◆ **Parts of the exercise**
a) How many cars does the Forza 3 review say you can choose from?
b) Please write the next part of the Forza 3 review, picking up right after its last sentence.

◆ **Document extract**

◇ ◇ ◇ ◇ ◇ ◇ ◇

You can jump straight in and have a laugh very quickly by switching on driver aids and switching off damage – or drive with the best by dialling everything up to the maximum to make every input critical. There's even a setting where you have to press a button to simulate the use of a clutch pedal. Wherever you set the initial limits, Forza 3 provides a fluid development that's rarely, if ever, frustrating.

Size

There are more than 300 cars to choose from and a bewilderingly in-depth tweaking and customisation area that could mean you spend more time on your paintjob than you spend on the track. There are nearly 50 different layouts of 12 tracks, including the legendary Nordschleife if you're not bored of the 'Ring.

Graphics

The Xbox can't match the textural depth of the PS3 with Gran Turismo, but it's still visually impressive. It's great fun being able to race in your own paint scheme and the cars underneath are well modelled, too. Collision damage looks good enough, although it is a little limited.

◇ ◇ ◇ ◇ ◇ ◇ ◇

◆ **Dataset extract**
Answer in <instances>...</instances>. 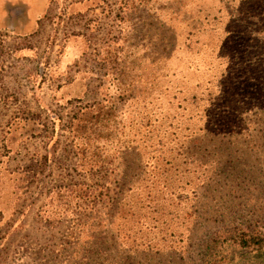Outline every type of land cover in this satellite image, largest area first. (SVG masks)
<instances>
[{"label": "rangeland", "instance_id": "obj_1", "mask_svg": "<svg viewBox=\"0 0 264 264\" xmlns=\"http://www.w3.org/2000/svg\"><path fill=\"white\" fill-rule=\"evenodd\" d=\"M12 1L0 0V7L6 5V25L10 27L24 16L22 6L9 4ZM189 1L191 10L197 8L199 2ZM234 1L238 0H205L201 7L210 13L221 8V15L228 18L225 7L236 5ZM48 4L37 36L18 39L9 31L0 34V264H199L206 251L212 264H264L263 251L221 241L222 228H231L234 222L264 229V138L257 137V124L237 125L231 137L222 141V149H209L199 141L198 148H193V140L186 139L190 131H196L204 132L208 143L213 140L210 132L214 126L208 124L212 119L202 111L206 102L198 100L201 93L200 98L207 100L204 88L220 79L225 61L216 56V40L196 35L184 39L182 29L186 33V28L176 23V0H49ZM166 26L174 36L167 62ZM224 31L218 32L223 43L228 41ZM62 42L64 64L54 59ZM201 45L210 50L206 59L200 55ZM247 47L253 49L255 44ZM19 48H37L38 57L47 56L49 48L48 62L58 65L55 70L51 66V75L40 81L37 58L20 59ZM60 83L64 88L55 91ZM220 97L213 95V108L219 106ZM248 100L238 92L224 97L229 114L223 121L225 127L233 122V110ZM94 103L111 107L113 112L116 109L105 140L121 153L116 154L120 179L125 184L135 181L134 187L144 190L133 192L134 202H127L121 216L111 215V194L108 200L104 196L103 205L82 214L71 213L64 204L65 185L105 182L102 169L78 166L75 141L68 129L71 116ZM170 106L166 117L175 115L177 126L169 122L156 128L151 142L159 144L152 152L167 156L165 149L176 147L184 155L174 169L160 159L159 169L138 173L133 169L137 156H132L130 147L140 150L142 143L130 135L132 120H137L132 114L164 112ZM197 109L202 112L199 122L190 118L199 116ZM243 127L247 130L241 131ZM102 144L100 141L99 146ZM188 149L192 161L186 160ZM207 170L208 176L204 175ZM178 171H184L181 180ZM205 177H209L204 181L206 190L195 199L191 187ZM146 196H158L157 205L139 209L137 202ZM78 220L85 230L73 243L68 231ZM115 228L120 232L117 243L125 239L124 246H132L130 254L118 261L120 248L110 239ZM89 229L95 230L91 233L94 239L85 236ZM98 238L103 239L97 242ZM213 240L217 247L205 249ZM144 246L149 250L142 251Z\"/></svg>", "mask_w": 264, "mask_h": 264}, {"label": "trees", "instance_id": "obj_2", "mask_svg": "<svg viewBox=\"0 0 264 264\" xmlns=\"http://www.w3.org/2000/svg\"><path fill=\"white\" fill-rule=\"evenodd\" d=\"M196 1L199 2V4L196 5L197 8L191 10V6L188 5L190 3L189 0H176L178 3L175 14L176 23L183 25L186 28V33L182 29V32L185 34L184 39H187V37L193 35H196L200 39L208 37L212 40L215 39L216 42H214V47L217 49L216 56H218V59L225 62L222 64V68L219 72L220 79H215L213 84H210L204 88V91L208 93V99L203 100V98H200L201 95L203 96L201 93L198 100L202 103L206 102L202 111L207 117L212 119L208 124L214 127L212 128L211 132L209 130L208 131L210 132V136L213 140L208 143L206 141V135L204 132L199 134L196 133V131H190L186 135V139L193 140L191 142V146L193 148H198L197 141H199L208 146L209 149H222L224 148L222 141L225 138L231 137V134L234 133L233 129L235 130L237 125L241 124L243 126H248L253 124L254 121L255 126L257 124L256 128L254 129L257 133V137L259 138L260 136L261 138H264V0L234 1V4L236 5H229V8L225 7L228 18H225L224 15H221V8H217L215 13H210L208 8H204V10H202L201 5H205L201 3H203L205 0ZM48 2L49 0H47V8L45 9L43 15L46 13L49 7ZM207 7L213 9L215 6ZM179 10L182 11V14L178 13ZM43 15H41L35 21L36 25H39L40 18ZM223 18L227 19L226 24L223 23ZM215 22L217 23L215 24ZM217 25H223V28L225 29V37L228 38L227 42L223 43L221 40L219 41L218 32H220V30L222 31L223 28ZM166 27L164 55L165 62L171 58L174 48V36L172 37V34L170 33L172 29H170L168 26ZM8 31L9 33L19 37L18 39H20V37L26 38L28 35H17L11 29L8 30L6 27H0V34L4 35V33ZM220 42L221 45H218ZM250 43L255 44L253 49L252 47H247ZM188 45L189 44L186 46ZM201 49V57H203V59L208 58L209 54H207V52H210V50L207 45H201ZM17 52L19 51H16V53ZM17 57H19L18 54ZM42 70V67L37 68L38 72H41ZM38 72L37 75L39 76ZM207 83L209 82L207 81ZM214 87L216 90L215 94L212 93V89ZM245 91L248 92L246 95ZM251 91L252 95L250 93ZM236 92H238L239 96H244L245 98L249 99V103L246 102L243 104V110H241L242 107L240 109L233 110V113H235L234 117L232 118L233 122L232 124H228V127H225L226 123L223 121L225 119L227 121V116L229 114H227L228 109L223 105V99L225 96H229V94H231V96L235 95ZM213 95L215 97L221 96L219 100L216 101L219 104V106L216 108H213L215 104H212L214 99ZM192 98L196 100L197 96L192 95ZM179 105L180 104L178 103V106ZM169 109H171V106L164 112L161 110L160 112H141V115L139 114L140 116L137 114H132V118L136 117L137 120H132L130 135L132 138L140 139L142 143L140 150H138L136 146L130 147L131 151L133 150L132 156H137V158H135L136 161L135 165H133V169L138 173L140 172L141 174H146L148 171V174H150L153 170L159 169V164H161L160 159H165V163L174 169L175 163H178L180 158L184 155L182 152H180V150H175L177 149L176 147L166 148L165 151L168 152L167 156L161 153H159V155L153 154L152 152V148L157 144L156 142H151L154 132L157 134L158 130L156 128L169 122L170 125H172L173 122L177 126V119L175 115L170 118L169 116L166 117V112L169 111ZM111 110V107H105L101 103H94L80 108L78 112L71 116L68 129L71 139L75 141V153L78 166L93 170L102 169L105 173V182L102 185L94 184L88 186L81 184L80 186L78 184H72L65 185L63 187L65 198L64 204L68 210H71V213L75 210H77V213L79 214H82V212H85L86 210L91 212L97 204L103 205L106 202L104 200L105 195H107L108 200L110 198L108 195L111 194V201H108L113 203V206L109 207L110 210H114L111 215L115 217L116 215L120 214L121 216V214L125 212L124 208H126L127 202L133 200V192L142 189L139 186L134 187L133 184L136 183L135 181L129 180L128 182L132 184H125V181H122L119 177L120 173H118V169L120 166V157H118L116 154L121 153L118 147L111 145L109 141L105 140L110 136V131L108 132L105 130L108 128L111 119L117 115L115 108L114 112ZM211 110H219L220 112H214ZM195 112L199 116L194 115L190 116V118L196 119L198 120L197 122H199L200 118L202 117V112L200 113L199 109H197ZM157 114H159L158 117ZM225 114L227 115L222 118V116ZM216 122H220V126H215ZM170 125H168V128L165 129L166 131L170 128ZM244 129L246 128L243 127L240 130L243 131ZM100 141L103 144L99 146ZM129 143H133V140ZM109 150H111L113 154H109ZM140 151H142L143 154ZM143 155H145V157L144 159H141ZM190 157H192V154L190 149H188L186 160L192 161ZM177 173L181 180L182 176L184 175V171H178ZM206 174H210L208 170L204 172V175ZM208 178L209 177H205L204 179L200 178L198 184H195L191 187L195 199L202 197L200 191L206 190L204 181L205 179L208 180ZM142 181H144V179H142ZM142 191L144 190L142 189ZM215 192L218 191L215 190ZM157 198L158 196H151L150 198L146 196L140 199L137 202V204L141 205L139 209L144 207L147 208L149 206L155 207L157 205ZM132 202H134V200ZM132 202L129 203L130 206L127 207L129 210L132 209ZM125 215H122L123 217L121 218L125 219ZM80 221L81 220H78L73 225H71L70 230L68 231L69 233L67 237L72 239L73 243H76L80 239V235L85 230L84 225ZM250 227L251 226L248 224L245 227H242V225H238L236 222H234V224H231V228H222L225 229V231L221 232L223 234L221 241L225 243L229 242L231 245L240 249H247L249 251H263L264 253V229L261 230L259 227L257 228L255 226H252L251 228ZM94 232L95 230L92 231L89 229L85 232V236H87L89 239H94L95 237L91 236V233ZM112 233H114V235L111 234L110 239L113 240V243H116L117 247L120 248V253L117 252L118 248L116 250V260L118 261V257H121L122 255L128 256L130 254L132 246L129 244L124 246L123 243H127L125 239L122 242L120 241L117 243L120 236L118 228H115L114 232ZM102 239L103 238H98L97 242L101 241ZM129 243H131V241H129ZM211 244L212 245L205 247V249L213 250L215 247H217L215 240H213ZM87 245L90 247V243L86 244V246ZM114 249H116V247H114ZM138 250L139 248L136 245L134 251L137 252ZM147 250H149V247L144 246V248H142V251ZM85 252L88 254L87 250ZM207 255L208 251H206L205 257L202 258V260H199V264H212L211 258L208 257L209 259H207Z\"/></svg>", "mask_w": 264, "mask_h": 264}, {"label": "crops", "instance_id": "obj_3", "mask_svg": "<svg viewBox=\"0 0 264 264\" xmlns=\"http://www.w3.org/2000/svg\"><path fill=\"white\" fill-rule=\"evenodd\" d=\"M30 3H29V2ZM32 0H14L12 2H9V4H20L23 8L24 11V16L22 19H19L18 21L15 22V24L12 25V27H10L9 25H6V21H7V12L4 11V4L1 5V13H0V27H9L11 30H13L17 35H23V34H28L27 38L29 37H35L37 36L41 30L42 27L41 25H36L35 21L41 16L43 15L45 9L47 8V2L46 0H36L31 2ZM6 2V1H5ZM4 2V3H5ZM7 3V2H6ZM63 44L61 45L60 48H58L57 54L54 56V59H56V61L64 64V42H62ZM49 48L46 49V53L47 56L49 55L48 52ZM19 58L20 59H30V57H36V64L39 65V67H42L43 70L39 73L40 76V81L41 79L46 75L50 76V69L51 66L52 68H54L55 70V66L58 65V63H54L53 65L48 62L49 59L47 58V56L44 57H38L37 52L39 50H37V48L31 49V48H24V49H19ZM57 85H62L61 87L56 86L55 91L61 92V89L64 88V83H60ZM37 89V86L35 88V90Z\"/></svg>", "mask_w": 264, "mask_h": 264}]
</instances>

◇ ◇ ◇ ◇ ◇ ◇ ◇

◆ **Final results**
a) More than 300.

b)
Realism

The handling of the cars feels very good and varied, so you need to adapt your driving style as you jump into different cars. You can also get handicapped, or ruled out of a race entirely, following an accident. Forza 3 also takes a big step forward over its predecessor in offering a cockpit view.

Off- and online
Computer-controlled opponents provide a decent challenge if you haven't got online yet. There's a whole wide world out there on the web, however, with stacks of talented players lining up to humiliate you. It's a very vibrant community of gamers.